Trecho dado
▽

Com pontualidade britânica, às cinco horas da manhã, quando começa a despontar o dia nesta época do ano, o bem-te-vi, que mora em uma árvore em frente ao meu apartamento, canta. E é com aquela frase sonora, inconfundível, curta, límpida e repetida sempre no mesmo tom, como se fosse um eterno aprendiz de um instrumento musical, que ele me acorda de fato e prazerosamente, já que eu tenho o hábito de levantar da cama um pouco antes do seu trinado. Começa aí a vivência de mais um dia com suas rotinas e seus imprevistos, com suas alegrias e suas mágoas, pautado pelo constante instinto dionisíaco e a vulnerável disciplina cartesiana, enfim fazendo jus àquela velha história do confronto entre os sentimentos da razão e da emoção que administram os nossos saberes e o nosso comportamento, definindo assim nossas diferentes personalidades.  
       
      O que que é isso, gente? Mal comecei a escrever esta matéria encantado com o cantar do bem-te-vi e já estou filosofando? Nada disso. Hoje eu quero falar de bichos, dos animais todos que aprendi a amar e a me aproximar deles o mais possível desde pequeno, apesar das dificuldades implícitas por ter nascido e ter sido criado como indivíduo urbano. Isto, em um país europeu que acabou com os animais  selvagens há muito tempo e que os poucos que ainda existiam eram objeto do esporte ignóbil da caça até recentemente; assim como os bichos exóticos eram encarcerados em jáulas de tamanho ínfimo nos cruéis zoológicos para serem exibidos a um público que nada sabia sobre a vida deles em liberdade.

△

Pedido
Repita na íntegra o trecho acima sobre o bem-te-vi, sem mudar uma palavra.

Dados fornecidos
▽

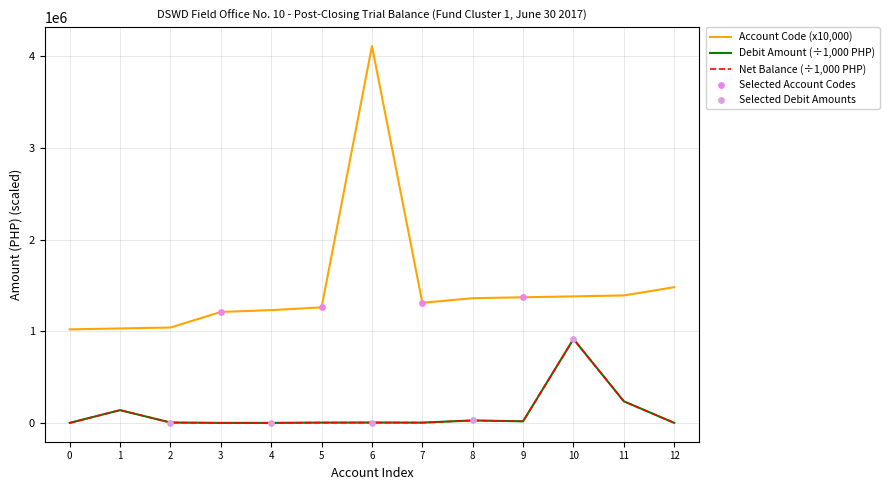

At how many categories does at least one series exceed 2916157?

1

△

Resposta escrita
Com pontualidade britânica, às cinco horas da manhã, quando começa a despontar o dia nesta época do ano, o bem-te-vi, que mora em uma árvore em frente ao meu apartamento, canta. E é com aquela frase sonora, inconfundível, curta, límpida e repetida sempre no mesmo tom, como se fosse um eterno aprendiz de um instrumento musical, que ele me acorda de fato e prazerosamente, já que eu tenho o hábito de levantar da cama um pouco antes do seu trinado. Começa aí a vivência de mais um dia com suas rotinas e seus imprevistos, com suas alegrias e suas mágoas, pautado pelo constante instinto dionisíaco e a vulnerável disciplina cartesiana, enfim fazendo jus àquela velha história do confronto entre os sentimentos da razão e da emoção que administram os nossos saberes e o nosso comportamento, definindo assim nossas diferentes personalidades.  
       
      O que que é isso, gente? Mal comecei a escrever esta matéria encantado com o cantar do bem-te-vi e já estou filosofando? Nada disso. Hoje eu quero falar de bichos, dos animais todos que aprendi a amar e a me aproximar deles o mais possível desde pequeno, apesar das dificuldades implícitas por ter nascido e ter sido criado como indivíduo urbano. Isto, em um país europeu que acabou com os animais  selvagens há muito tempo e que os poucos que ainda existiam eram objeto do esporte ignóbil da caça até recentemente; assim como os bichos exóticos eram encarcerados em jáulas de tamanho ínfimo nos cruéis zoológicos para serem exibidos a um público que nada sabia sobre a vida deles em liberdade.